Rows from a dataset:

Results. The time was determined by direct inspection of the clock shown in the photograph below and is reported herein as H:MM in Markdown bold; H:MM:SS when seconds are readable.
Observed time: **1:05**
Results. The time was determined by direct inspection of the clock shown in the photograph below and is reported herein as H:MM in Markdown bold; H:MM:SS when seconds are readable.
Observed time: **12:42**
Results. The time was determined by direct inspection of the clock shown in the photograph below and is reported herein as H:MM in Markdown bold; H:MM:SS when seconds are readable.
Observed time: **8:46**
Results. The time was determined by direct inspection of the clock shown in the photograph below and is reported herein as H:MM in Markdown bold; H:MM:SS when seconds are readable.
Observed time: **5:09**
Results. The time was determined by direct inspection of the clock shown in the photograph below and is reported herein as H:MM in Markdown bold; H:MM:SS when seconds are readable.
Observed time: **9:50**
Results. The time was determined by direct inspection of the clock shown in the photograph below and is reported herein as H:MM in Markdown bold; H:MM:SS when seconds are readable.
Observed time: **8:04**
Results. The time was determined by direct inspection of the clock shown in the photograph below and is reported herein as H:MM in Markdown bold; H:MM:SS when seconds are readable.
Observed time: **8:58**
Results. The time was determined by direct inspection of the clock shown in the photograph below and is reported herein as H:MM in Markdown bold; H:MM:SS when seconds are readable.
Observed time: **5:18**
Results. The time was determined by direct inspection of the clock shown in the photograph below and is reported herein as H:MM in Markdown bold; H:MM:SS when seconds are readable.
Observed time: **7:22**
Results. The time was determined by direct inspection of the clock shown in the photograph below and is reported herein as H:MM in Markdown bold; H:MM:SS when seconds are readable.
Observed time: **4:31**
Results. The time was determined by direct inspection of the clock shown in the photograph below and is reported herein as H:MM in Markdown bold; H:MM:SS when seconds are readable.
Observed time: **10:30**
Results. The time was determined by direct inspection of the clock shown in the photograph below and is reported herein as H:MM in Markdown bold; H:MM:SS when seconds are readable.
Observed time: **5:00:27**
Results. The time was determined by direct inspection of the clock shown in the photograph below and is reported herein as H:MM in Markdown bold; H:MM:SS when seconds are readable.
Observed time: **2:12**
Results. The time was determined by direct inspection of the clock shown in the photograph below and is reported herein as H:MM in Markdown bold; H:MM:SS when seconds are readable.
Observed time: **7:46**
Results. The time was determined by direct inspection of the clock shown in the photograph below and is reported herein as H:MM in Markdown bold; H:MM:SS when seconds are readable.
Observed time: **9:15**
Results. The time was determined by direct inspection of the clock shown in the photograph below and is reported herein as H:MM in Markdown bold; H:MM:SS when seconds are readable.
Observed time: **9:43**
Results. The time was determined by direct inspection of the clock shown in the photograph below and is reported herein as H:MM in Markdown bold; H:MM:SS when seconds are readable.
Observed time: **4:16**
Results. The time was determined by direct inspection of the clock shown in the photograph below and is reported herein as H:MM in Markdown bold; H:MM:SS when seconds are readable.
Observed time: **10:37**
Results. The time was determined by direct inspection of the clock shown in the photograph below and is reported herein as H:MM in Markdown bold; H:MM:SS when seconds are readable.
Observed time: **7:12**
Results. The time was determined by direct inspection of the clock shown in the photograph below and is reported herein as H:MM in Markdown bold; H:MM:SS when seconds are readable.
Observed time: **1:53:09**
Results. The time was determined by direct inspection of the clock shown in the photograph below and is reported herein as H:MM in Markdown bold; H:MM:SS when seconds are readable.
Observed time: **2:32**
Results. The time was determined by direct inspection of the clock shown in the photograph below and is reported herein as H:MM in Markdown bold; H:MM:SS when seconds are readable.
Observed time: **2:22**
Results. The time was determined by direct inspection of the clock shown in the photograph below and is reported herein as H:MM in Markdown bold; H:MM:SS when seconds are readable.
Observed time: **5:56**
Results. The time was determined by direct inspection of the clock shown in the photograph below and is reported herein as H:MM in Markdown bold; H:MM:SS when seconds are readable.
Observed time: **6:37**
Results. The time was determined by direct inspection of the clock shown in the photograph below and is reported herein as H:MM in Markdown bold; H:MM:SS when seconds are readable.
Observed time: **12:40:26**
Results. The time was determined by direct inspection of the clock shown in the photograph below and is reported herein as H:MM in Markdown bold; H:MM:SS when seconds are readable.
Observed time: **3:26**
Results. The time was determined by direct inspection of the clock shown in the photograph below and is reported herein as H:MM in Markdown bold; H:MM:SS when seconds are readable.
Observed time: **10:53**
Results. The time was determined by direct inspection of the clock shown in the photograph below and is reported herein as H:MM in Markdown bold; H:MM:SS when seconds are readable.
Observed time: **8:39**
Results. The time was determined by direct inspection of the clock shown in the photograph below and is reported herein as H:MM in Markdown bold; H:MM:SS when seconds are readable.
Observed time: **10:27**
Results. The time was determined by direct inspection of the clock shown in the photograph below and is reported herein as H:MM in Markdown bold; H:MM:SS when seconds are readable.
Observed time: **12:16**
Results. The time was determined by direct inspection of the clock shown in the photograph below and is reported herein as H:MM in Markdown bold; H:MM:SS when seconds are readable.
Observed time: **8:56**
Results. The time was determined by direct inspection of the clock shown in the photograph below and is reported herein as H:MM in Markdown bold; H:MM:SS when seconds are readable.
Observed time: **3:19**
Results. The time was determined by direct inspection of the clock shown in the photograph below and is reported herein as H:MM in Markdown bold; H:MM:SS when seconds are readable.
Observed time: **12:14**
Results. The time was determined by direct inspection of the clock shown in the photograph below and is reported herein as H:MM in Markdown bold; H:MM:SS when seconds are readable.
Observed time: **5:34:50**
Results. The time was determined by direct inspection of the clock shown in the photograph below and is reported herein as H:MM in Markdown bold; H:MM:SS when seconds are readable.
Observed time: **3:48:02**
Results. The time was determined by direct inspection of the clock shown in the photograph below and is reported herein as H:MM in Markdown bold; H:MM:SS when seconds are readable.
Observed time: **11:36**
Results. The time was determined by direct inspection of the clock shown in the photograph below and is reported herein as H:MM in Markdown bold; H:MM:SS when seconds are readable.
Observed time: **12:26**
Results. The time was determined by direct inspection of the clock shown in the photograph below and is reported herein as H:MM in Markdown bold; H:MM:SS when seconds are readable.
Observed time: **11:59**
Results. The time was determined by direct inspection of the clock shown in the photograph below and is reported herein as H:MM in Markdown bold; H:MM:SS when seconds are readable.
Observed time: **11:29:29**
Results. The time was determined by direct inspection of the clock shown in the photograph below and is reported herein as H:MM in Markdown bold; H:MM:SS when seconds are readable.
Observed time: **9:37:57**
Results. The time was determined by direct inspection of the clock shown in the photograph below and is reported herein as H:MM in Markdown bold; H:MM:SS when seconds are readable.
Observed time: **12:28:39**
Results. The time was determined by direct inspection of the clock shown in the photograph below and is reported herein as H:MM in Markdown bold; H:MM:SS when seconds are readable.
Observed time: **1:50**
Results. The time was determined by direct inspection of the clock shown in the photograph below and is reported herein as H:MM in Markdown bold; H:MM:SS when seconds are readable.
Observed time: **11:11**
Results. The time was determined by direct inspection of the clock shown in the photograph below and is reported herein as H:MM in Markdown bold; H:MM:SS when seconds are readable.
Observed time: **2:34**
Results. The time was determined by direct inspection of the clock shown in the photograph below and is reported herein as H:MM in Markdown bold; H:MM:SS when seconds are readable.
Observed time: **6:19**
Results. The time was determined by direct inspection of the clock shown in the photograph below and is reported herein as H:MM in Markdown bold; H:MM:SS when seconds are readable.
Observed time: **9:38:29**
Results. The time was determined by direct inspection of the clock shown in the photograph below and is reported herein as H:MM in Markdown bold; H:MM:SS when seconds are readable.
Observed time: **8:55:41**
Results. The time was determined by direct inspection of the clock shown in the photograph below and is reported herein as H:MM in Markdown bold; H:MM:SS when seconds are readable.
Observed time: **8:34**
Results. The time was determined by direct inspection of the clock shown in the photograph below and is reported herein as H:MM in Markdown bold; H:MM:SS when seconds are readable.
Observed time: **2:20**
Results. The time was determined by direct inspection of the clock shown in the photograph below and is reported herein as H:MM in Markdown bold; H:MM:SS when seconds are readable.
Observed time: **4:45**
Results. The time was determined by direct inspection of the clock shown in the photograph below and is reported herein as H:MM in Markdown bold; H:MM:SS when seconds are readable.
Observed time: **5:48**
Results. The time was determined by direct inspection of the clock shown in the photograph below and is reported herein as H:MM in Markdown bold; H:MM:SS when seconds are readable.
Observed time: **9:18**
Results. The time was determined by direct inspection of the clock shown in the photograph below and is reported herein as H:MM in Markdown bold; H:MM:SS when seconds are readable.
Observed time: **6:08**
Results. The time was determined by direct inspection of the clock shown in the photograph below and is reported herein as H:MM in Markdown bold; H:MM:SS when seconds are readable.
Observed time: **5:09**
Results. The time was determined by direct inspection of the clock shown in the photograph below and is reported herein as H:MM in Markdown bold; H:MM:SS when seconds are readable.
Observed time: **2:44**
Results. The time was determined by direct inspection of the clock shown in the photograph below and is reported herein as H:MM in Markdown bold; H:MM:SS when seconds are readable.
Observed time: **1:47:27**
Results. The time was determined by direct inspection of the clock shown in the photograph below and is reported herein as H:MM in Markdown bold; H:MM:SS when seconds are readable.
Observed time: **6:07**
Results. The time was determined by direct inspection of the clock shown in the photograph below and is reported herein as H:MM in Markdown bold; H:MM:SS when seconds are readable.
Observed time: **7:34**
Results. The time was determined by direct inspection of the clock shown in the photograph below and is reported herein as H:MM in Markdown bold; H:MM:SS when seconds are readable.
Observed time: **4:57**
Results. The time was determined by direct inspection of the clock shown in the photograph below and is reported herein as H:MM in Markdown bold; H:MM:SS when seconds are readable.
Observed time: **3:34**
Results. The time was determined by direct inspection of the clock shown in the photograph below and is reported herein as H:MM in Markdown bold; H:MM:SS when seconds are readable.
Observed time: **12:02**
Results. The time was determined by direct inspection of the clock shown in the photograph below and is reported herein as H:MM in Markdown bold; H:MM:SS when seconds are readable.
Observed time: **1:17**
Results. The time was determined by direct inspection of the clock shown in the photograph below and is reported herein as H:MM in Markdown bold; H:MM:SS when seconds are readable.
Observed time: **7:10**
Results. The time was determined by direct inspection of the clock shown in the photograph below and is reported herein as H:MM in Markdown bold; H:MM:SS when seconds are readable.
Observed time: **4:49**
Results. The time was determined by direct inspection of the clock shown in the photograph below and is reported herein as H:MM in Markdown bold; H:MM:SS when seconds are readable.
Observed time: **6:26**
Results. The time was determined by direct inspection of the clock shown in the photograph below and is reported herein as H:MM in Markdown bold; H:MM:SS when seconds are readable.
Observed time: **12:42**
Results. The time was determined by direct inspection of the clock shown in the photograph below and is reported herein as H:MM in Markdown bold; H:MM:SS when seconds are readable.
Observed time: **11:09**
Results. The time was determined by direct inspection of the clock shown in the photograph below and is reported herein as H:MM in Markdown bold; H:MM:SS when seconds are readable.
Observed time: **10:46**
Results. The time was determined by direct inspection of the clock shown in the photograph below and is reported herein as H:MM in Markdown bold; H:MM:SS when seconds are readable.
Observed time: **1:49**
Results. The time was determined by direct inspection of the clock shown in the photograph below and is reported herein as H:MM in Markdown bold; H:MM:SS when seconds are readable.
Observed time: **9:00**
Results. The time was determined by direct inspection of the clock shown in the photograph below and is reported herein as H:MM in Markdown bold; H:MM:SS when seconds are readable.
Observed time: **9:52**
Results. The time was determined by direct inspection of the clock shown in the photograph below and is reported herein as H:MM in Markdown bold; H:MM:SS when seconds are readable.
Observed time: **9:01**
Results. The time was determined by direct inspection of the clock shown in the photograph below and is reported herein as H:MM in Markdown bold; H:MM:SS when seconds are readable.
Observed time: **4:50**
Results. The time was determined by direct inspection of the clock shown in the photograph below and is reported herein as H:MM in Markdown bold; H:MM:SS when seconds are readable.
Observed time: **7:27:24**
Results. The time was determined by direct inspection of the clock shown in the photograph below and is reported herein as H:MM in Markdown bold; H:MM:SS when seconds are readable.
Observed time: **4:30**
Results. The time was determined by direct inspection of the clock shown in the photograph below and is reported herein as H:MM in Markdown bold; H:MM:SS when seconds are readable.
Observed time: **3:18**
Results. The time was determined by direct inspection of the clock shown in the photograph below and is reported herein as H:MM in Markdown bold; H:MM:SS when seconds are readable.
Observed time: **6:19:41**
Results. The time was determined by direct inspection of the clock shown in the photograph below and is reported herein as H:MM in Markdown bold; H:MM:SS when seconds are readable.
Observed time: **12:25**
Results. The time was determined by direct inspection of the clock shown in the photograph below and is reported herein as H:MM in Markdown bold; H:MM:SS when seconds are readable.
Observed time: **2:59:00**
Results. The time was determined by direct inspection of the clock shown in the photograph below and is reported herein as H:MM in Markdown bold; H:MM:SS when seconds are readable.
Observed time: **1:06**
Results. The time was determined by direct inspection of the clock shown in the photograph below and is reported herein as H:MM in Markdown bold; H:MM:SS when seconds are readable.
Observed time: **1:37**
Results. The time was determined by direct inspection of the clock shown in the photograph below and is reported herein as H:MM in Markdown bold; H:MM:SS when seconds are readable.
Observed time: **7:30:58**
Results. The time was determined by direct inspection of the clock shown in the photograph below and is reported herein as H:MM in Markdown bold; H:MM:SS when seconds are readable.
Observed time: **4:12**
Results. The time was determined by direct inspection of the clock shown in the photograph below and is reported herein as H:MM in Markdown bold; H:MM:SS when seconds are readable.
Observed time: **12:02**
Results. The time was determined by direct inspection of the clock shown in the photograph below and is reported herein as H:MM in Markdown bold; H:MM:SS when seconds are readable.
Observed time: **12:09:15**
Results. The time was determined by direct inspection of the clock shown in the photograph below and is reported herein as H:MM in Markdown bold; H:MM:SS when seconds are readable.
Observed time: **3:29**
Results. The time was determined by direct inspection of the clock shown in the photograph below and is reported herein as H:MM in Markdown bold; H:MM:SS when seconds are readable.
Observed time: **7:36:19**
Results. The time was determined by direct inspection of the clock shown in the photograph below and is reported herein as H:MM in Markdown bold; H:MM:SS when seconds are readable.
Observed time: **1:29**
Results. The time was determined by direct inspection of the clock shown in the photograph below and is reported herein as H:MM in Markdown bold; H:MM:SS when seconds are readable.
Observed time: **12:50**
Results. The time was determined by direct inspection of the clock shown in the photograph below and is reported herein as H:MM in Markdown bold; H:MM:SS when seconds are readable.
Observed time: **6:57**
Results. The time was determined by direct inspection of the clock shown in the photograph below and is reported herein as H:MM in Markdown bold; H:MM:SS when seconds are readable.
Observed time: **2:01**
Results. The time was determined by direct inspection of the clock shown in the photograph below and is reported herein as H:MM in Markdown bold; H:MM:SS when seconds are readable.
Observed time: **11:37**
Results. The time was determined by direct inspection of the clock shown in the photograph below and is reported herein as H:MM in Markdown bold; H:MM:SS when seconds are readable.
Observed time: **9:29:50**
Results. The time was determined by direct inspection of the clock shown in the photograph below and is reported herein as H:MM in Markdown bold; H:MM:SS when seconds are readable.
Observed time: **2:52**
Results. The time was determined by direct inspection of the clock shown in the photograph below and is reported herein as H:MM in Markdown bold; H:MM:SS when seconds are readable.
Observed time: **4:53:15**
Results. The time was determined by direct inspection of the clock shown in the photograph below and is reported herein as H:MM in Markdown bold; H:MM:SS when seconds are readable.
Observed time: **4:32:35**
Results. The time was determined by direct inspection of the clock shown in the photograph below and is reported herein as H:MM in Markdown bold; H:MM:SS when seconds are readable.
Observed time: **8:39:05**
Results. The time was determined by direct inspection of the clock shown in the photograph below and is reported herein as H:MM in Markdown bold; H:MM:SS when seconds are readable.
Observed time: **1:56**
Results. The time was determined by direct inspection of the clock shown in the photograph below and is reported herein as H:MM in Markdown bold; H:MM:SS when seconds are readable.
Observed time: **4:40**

WHAT THIS TASK INVOLVES: Can you rewrite the records from the start through the line containing "Observed time: **1:05**", inclusive, swapping "direct inspection" for "visual inspection" and leaving everything else unchanged?

FINAL RESULT:
Results. The time was determined by visual inspection of the clock shown in the photograph below and is reported herein as H:MM in Markdown bold; H:MM:SS when seconds are readable.
Observed time: **1:05**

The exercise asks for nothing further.